A gas pump and hose at Performance Fuels in Hauppauge....

A gas pump and hose at Performance Fuels in Hauppauge. (April 5, 2012) Credit: Heather Walsh

Holiday travelers this weekend will find gasoline prices more than 17 percent higher than at Christmastime, and likely headed higher in weeks to come.

Regular gasoline averaged $4.156 a gallon on Long Island Thursday morning, according to the AAA, up 61.5 cents from $3.541 on Dec. 26, though still well short of last year's peak in May and the record of $4.346 set July 8, 2008.

For a two-car household, whose cars travel 38 miles a day and get 20 miles per gallon -- fairly standard assumptions, according to the Long Island Regional Planning Council -- the increase would add up to almost $71 more in gas expenses per month.

Higher gasoline prices leave less money in household budgets for other items, from new clothing to restaurant meals, potentially endangering the economic recovery that appears to be under way based on job growth and improving consumer confidence.

Filling up Thursday in Smithtown, Kathy Mooney, 42, a homemaker from Hauppauge, mother of three young children and wife of a New York City firefighter, said she and her husband are spending more than $500 a month for gas now. "That's ridiculous," she said. To help make up for it, she says, they're skipping some of the pizza and Burger King meals that are popular with the kids.

Carl Larry, president of Oil Outlooks and Opinions Llc, a consulting firm in Irvington, says he wouldn't be surprised to see prices rise by another 45 cents to 60 cents a gallon before they peak for the season. "We have yet to deal with higher summer demand, so these prices can and probably will go up," said Larry.

Most energy experts say the increase in pump prices since Christmas is due mostly to a rise in crude oil prices as improving world economies portend higher energy demand and, most recently, tensions over Iran's nuclear program, which prompted threats by Iran to interrupt oil shipments in the Middle East.

For East Coast motorists, another factor has been investor fears of tight supplies this summer from the closure of two Philadelphia-area refineries last year and plans to close a third that produced gasoline for this area. The three account for about half the Northeast's refining capacity, according to the U.S. Energy Department.

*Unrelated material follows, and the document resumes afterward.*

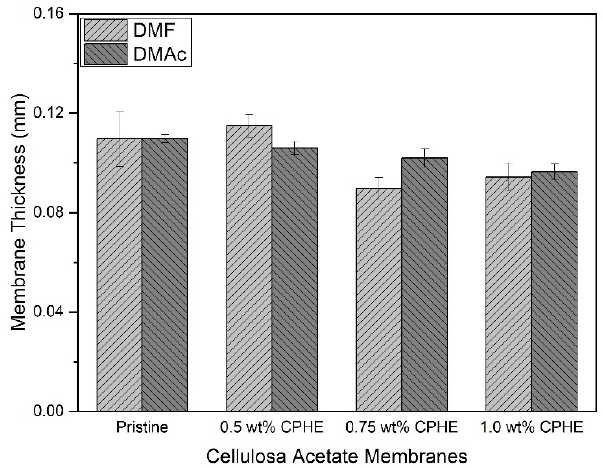
Figure 3. Average membrane thickness with different membrane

Another refinery that serves this region, located in the Virgin Islands and run by Hess and Venezuela's state-run oil company, closed in February. The closures mandate that gasoline be shipped here by already overtaxed pipelines and over longer distances by more-expensive tankers from locations including Europe.

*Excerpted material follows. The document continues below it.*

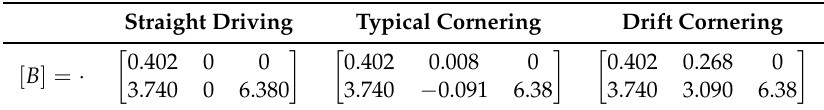
Table 2. Input effects on vehicle dynamics for three driving conditions at 8 m/s forward speed. The reported values were multiplied by a factor 10 3 . Straight Driving Typical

Compounding those factors have been seasonal shutdowns by refineries to switch from production of winter-grade gasoline to the less-evaporative summer blends required by clean-air laws.

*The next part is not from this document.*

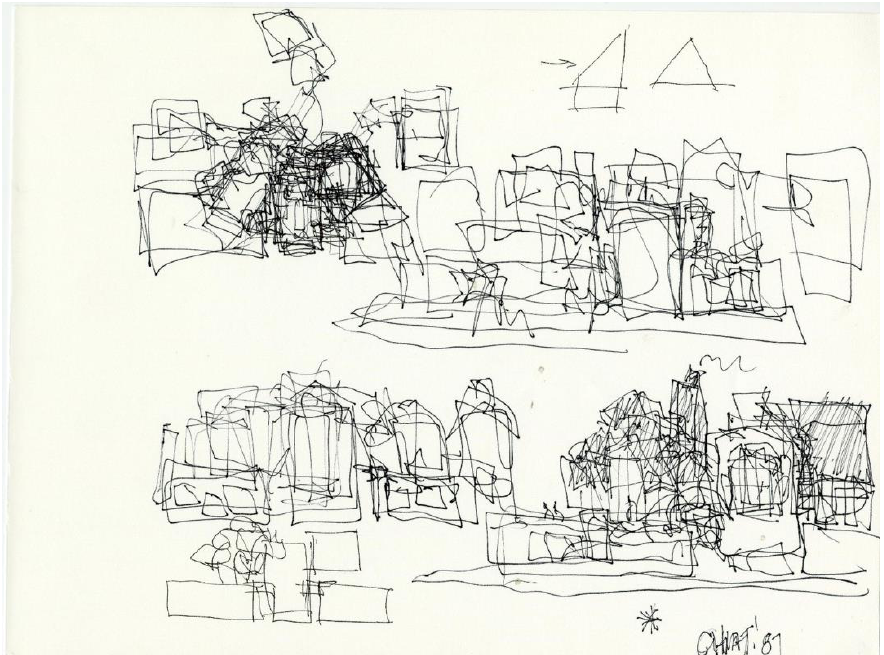
Figure 1. Frank Gehry, ‘drawdlings’ for the Jay Chiat Residence, Sagaponeck, New York, 1986 © Frank O. Gehry. Frank Gehry papers, Series I: Architectural Projects, Getty Research Institute, Los Angeles, CA. Digital image courtesy of the Getty Research Institute Digital Collections.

Some drivers blamed President Barack Obama for high gas prices, as have Republican presidential contenders in the primaries.

Marina Ceschini, 56, of Smithtown criticized Obama Thursday and said the weak economy has forced her three grown children to live with her and her husband, and rising gasoline prices are just one more financial burden. Gesturing toward the $4.059 price for regular at a Smithtown gas station, the secretary said, "Something's going to have to change." An attendant pumped $30 into her Buick, raising the gauge from one quarter to only three-quarters full.

John Kilduff, a partner at Again Capital Llc in New York, a hedge fund specializing in energy, says a recent pullback in crude oil prices suggests that gasoline prices this summer won't reach the $5 a gallon level some had feared, as long as the Iranian situation remains stable. The national average Thursday was $3.936 a gallon for regular, the AAA said.

U.S. benchmark crude oil has risen from a recent low in early February of $96.36 a barrel to as high as $109.77, on Feb. 24. It settled Thursday at $103.31 a barrel in New York trading. European crude oil, used to produce much of the gasoline and heating oil consumed on the East Coast, is typically $15 to $20 more expensive.Price increases since the beginning of this year have led to declines in demand for gasoline. MasterCard Inc. says Americans burned an average of almost six percent less gasoline in the past four weeks than a year earlier.

A similar price run-up at this time last year prompted an investigation by the New York State Attorney General's office, which said in a report issued in December2011 that "When gas prices surged past $4 per gallon for regular unleaded in the Spring of 2011, price gouging . . . was not the reason. Instead, analysis showed that gasoline price increases were primarily driven by changes in the price of crude oil, not actions taken by gasoline retailers or wholesalers."